Authors To Eun Kim, Alireza Salemi, Hamed Zamani, Fernando Diaz arXiv ID 2604.14256 Category cs.IR: Information Retrieval Cross-listed cs.AI Citations 0 Venue SIGIR 2026

Abstract

Modern information access ecosystems consist of mixtures of systems, such as retrieval systems and large language models, and increasingly rely on marketplaces to mediate access to models, tools, and data, making competition between systems inherent to deployment. In such settings, outcomes are shaped not only by benchmark quality but also by competitive pressure, including user switching, routing decisions, and operational constraints.

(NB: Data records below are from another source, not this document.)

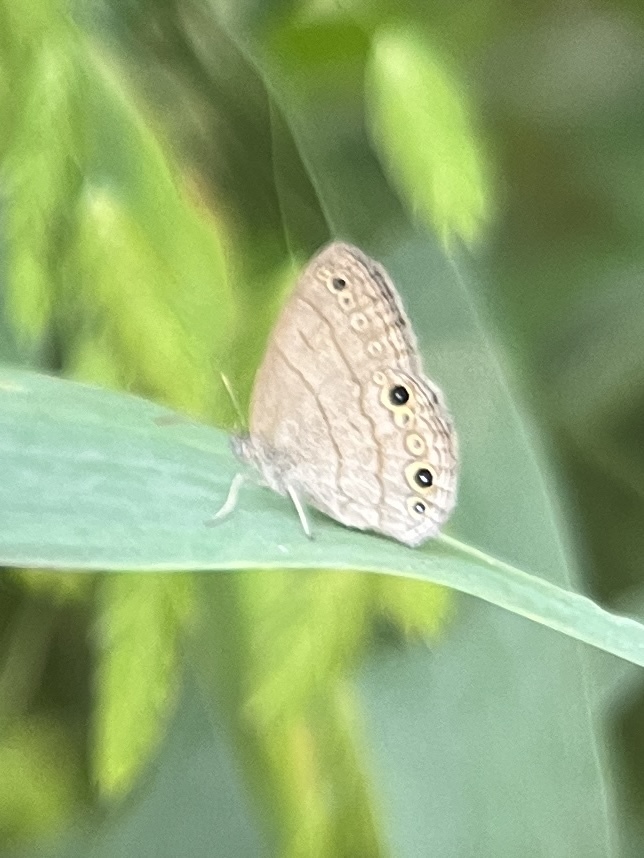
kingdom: Animalia
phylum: Arthropoda
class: Insecta
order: Lepidoptera
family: Nymphalidae
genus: Hermeuptychia
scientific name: Hermeuptychia hermes
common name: Hermes satyr
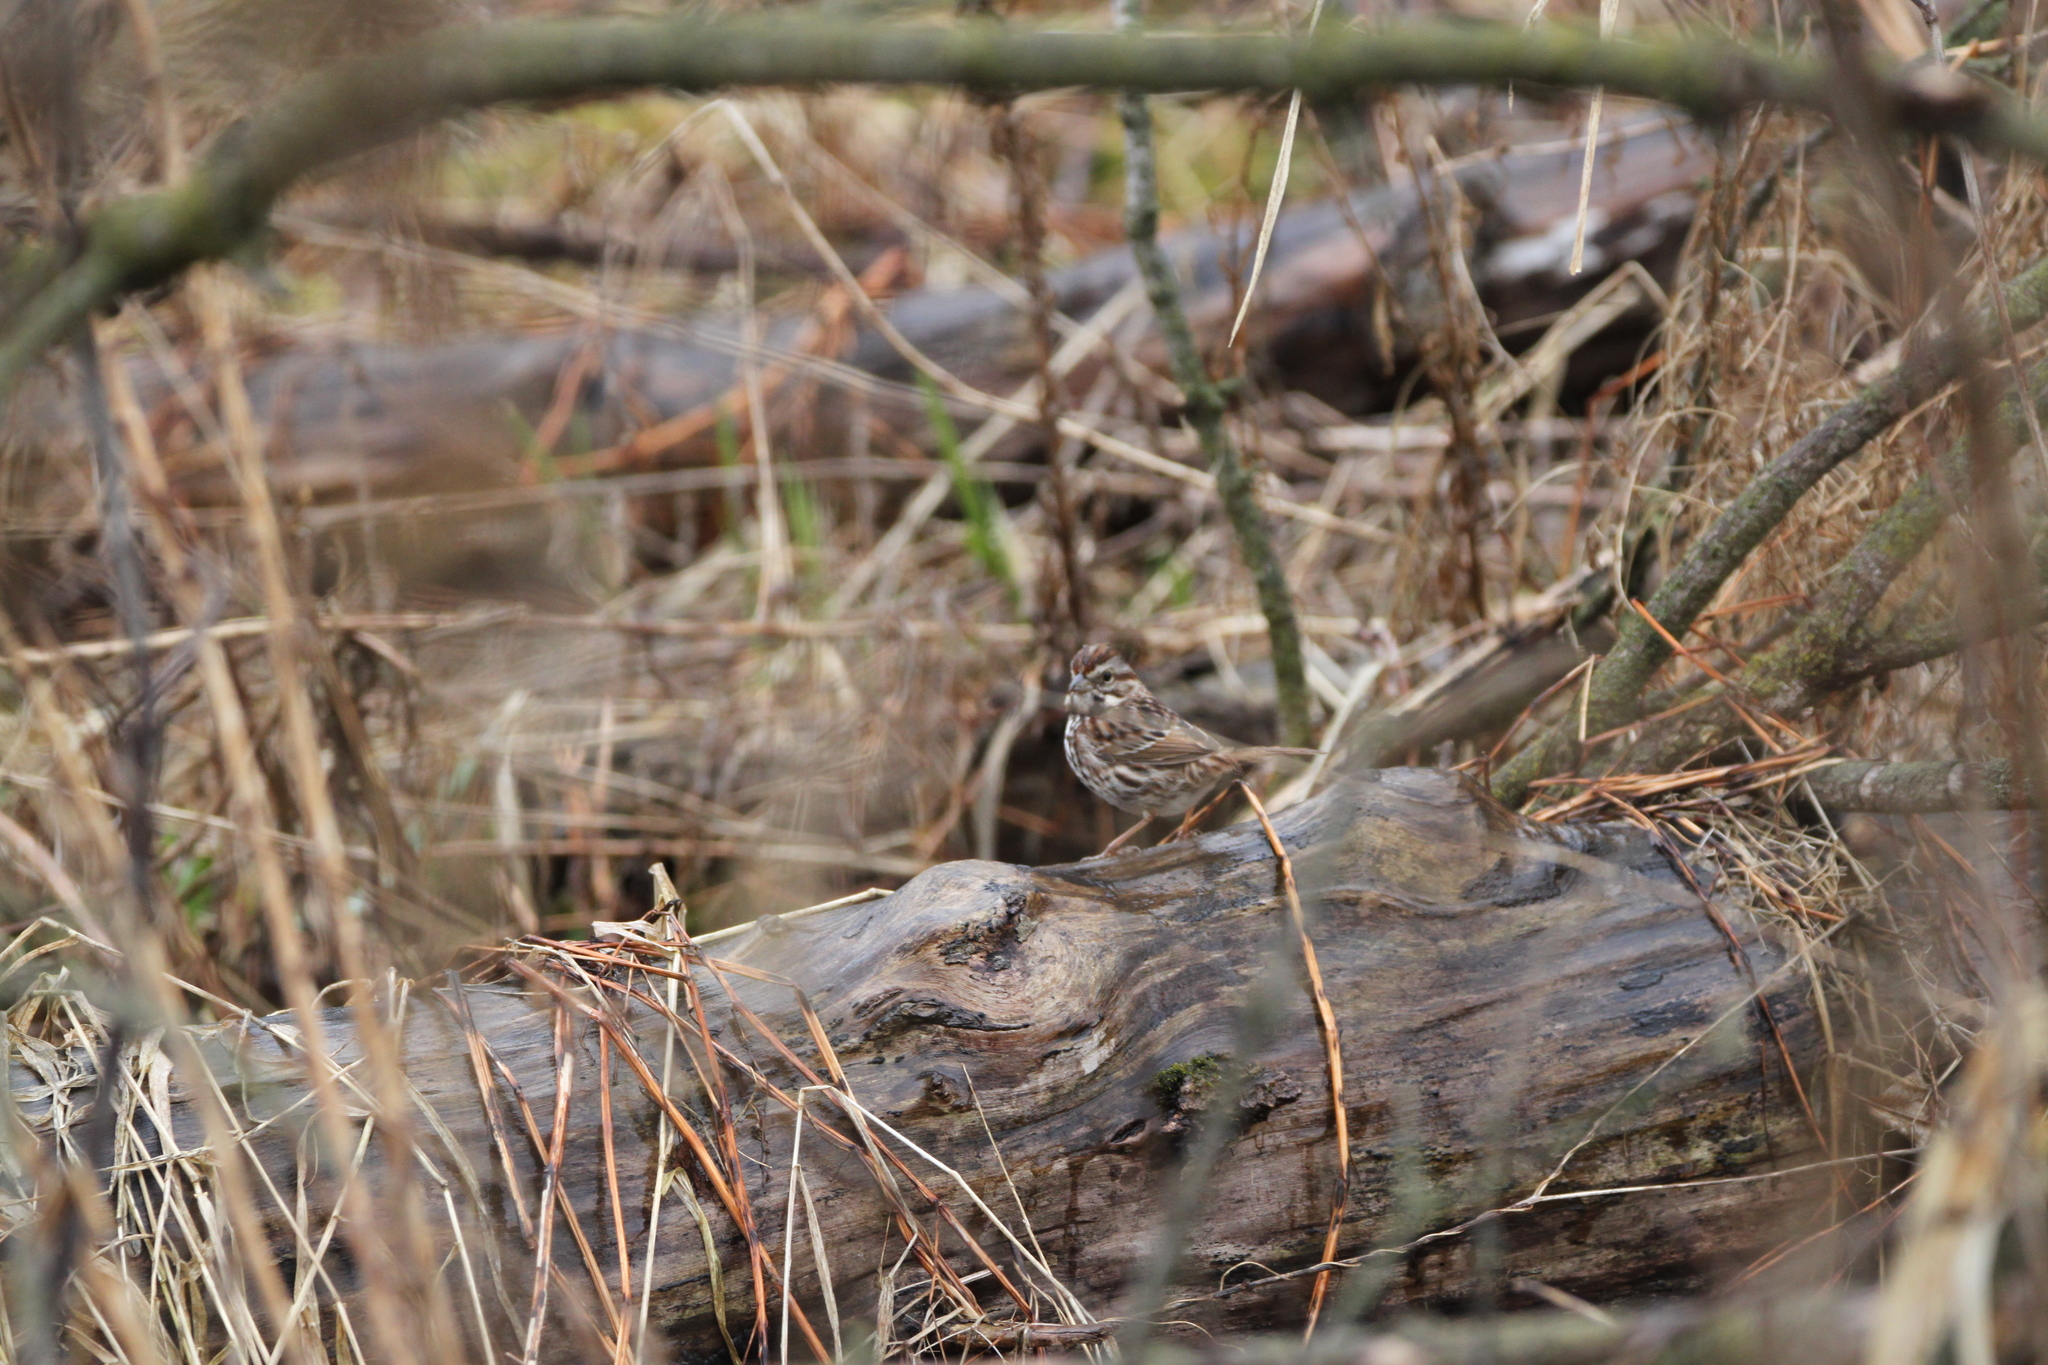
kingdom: Animalia
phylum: Chordata
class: Aves
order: Passeriformes
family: Passerellidae
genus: Melospiza
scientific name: Melospiza melodia
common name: Song sparrow
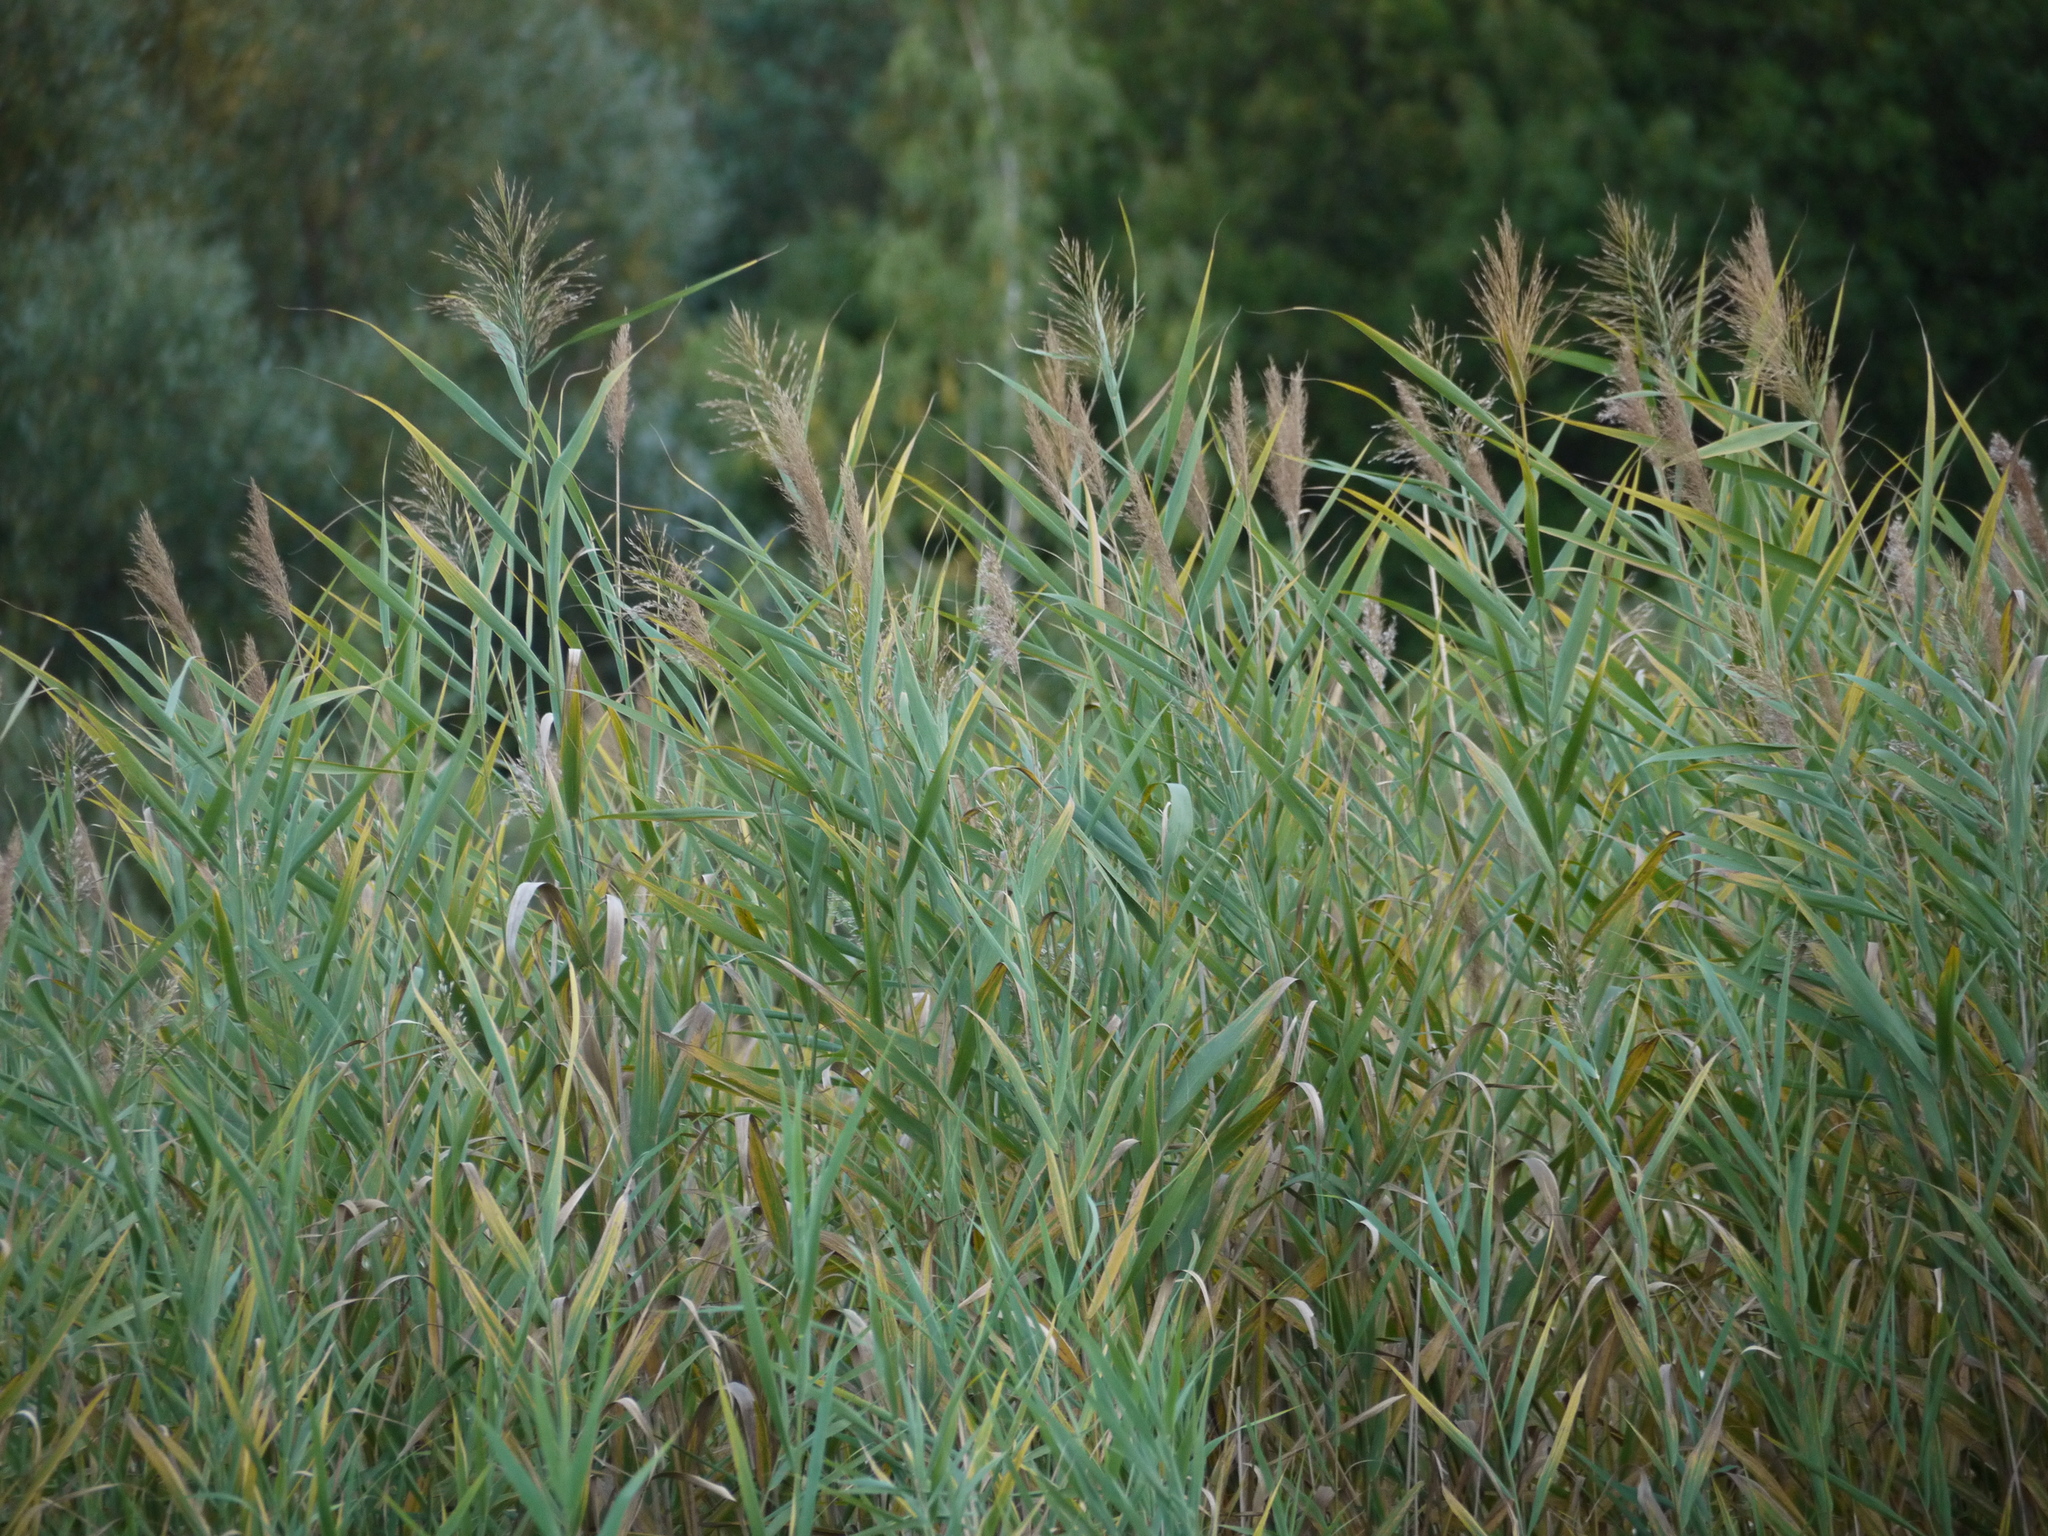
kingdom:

Yet evaluation is still largely conducted on static benchmarks with accuracy-focused measures that assume systems operate in isolation. This mismatch makes it difficult to predict post-deployment success and obscures competitive effects such as early-adoption advantages and market dominance. We introduce Marketplace Evaluation, a simulation-based paradigm that evaluates information access systems as participants in a competitive marketplace. By simulating repeated interactions and evolving user and agent preferences, the framework enables longitudinal evaluation and marketplace-level metrics, such as retention and market share, that complement and can extend beyond traditional accuracy-based metrics. We formalize the framework and outline a research agenda, motivated by business and economics, around marketplace simulation, metrics, optimization, and adoption in evaluation campaigns like TREC.